- _TASK GOAL_
An exact copy of the records is required, minus the pictures they hold.

DATA SUPPLIED START

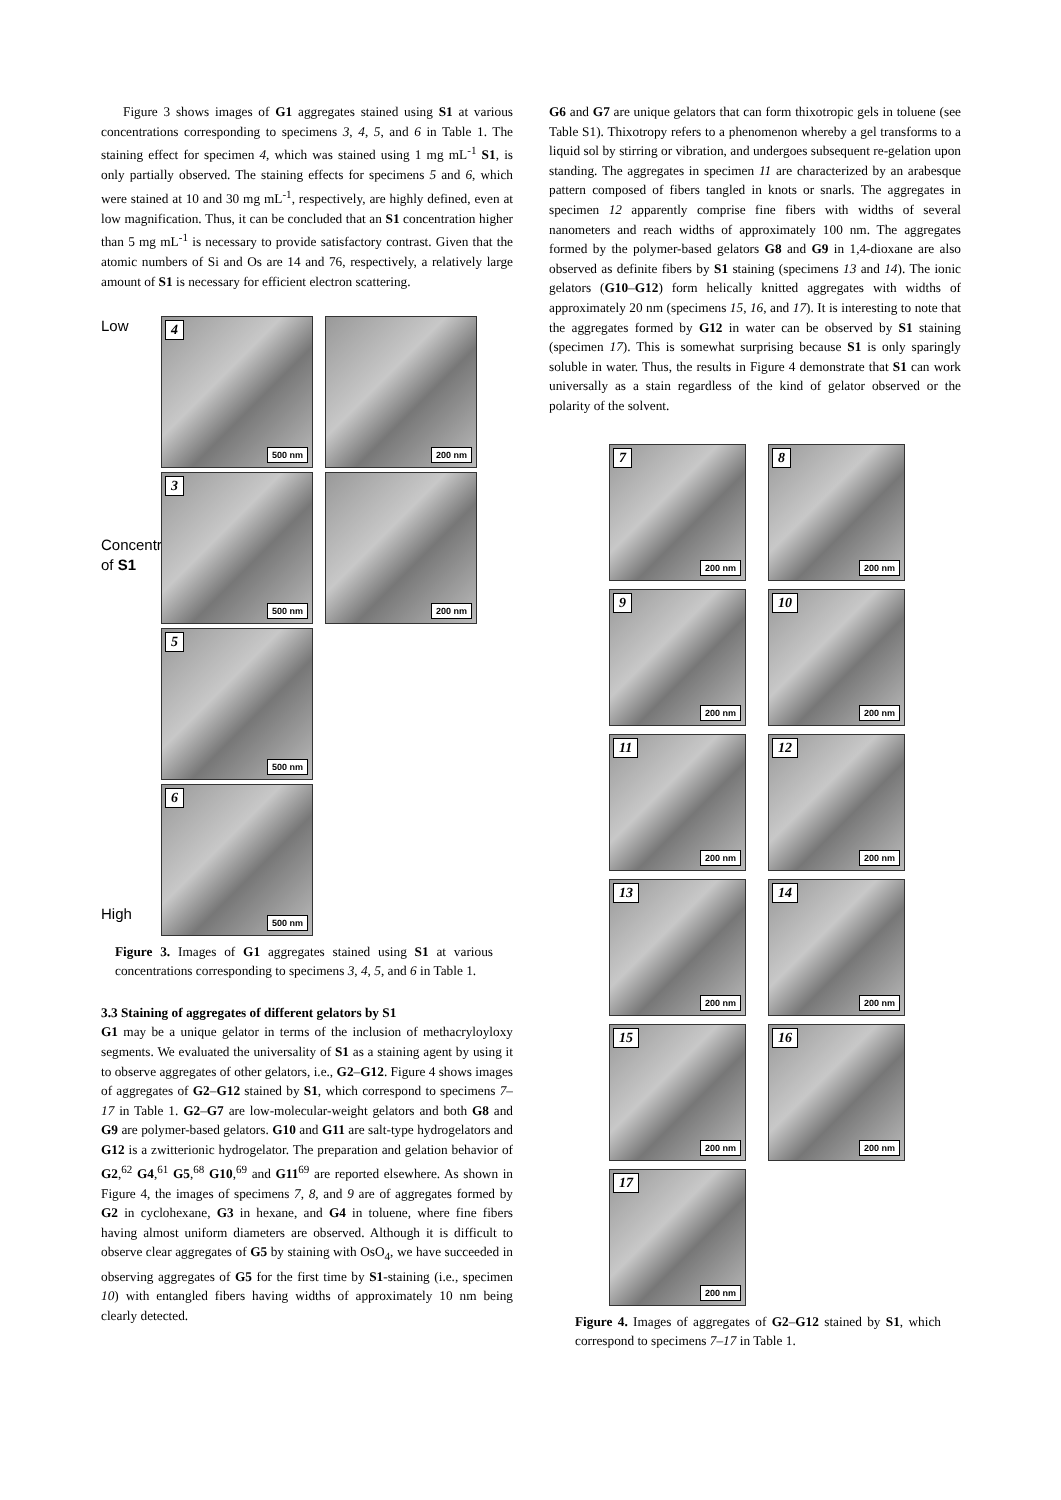Figure 3 shows images of G1 aggregates stained using S1 at various concentrations corresponding to specimens 3, 4, 5, and 6 in Table 1. The staining effect for specimen 4, which was stained using 1 mg mL<sup>-1</sup> S1, is only partially observed. The staining effects for specimens 5 and 6, which were stained at 10 and 30 mg mL<sup>-1</sup>, respectively, are highly defined, even at low magnification. Thus, it can be concluded that an S1 concentration higher than 5 mg mL<sup>-1</sup> is necessary to provide satisfactory contrast. Given that the atomic numbers of Si and Os are 14 and 76, respectively, a relatively large amount of S1 is necessary for efficient electron scattering.
Low
Concentration of S1
High
4
500 nm
200 nm
3
500 nm
200 nm
5
500 nm
6
500 nm
Figure 3. Images of G1 aggregates stained using S1 at various concentrations corresponding to specimens 3, 4, 5, and 6 in Table 1.
3.3 Staining of aggregates of different gelators by S1
G1 may be a unique gelator in terms of the inclusion of methacryloyloxy segments. We evaluated the universality of S1 as a staining agent by using it to observe aggregates of other gelators, i.e., G2–G12. Figure 4 shows images of aggregates of G2–G12 stained by S1, which correspond to specimens 7–17 in Table 1. G2–G7 are low-molecular-weight gelators and both G8 and G9 are polymer-based gelators. G10 and G11 are salt-type hydrogelators and G12 is a zwitterionic hydrogelator. The preparation and gelation behavior of G2,<sup>62</sup> G4,<sup>61</sup> G5,<sup>68</sup> G10,<sup>69</sup> and G11<sup>69</sup> are reported elsewhere. As shown in Figure 4, the images of specimens 7, 8, and 9 are of aggregates formed by G2 in cyclohexane, G3 in hexane, and G4 in toluene, where fine fibers having almost uniform diameters are observed. Although it is difficult to observe clear aggregates of G5 by staining with OsO<sub>4</sub>, we have succeeded in observing aggregates of G5 for the first time by S1-staining (i.e., specimen 10) with entangled fibers having widths of approximately 10 nm being clearly detected.
G6 and G7 are unique gelators that can form thixotropic gels in toluene (see Table S1). Thixotropy refers to a phenomenon whereby a gel transforms to a liquid sol by stirring or vibration, and undergoes subsequent re-gelation upon standing. The aggregates in specimen 11 are characterized by an arabesque pattern composed of fibers tangled in knots or snarls. The aggregates in specimen 12 apparently comprise fine fibers with widths of several nanometers and reach widths of approximately 100 nm. The aggregates formed by the polymer-based gelators G8 and G9 in 1,4-dioxane are also observed as definite fibers by S1 staining (specimens 13 and 14). The ionic gelators (G10–G12) form helically knitted aggregates with widths of approximately 20 nm (specimens 15, 16, and 17). It is interesting to note that the aggregates formed by G12 in water can be observed by S1 staining (specimen 17). This is somewhat surprising because S1 is only sparingly soluble in water. Thus, the results in Figure 4 demonstrate that S1 can work universally as a stain regardless of the kind of gelator observed or the polarity of the solvent.
7
200 nm
8
200 nm
9
200 nm
10
200 nm
11
200 nm
12
200 nm
13
200 nm
14
200 nm
15
200 nm
16
200 nm
17
200 nm
Figure 4. Images of aggregates of G2–G12 stained by S1, which correspond to specimens 7–17 in Table 1.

DATA SUPPLIED END

- _COMPLETED EXERCISE_
Figure 3 shows images of G1 aggregates stained using S1 at various concentrations corresponding to specimens 3, 4, 5, and 6 in Table 1. The staining effect for specimen 4, which was stained using 1 mg mL<sup>-1</sup> S1, is only partially observed. The staining effects for specimens 5 and 6, which were stained at 10 and 30 mg mL<sup>-1</sup>, respectively, are highly defined, even at low magnification. Thus, it can be concluded that an S1 concentration higher than 5 mg mL<sup>-1</sup> is necessary to provide satisfactory contrast. Given that the atomic numbers of Si and Os are 14 and 76, respectively, a relatively large amount of S1 is necessary for efficient electron scattering.
Low
Concentration of S1
High
4
500 nm
200 nm
3
500 nm
200 nm
5
500 nm
6
500 nm
Figure 3. Images of G1 aggregates stained using S1 at various concentrations corresponding to specimens 3, 4, 5, and 6 in Table 1.
3.3 Staining of aggregates of different gelators by S1
G1 may be a unique gelator in terms of the inclusion of methacryloyloxy segments. We evaluated the universality of S1 as a staining agent by using it to observe aggregates of other gelators, i.e., G2–G12. Figure 4 shows images of aggregates of G2–G12 stained by S1, which correspond to specimens 7–17 in Table 1. G2–G7 are low-molecular-weight gelators and both G8 and G9 are polymer-based gelators. G10 and G11 are salt-type hydrogelators and G12 is a zwitterionic hydrogelator. The preparation and gelation behavior of G2,<sup>62</sup> G4,<sup>61</sup> G5,<sup>68</sup> G10,<sup>69</sup> and G11<sup>69</sup> are reported elsewhere. As shown in Figure 4, the images of specimens 7, 8, and 9 are of aggregates formed by G2 in cyclohexane, G3 in hexane, and G4 in toluene, where fine fibers having almost uniform diameters are observed. Although it is difficult to observe clear aggregates of G5 by staining with OsO<sub>4</sub>, we have succeeded in observing aggregates of G5 for the first time by S1-staining (i.e., specimen 10) with entangled fibers having widths of approximately 10 nm being clearly detected.
G6 and G7 are unique gelators that can form thixotropic gels in toluene (see Table S1). Thixotropy refers to a phenomenon whereby a gel transforms to a liquid sol by stirring or vibration, and undergoes subsequent re-gelation upon standing. The aggregates in specimen 11 are characterized by an arabesque pattern composed of fibers tangled in knots or snarls. The aggregates in specimen 12 apparently comprise fine fibers with widths of several nanometers and reach widths of approximately 100 nm. The aggregates formed by the polymer-based gelators G8 and G9 in 1,4-dioxane are also observed as definite fibers by S1 staining (specimens 13 and 14). The ionic gelators (G10–G12) form helically knitted aggregates with widths of approximately 20 nm (specimens 15, 16, and 17). It is interesting to note that the aggregates formed by G12 in water can be observed by S1 staining (specimen 17). This is somewhat surprising because S1 is only sparingly soluble in water. Thus, the results in Figure 4 demonstrate that S1 can work universally as a stain regardless of the kind of gelator observed or the polarity of the solvent.
7
200 nm
8
200 nm
9
200 nm
10
200 nm
11
200 nm
12
200 nm
13
200 nm
14
200 nm
15
200 nm
16
200 nm
17
200 nm
Figure 4. Images of aggregates of G2–G12 stained by S1, which correspond to specimens 7–17 in Table 1.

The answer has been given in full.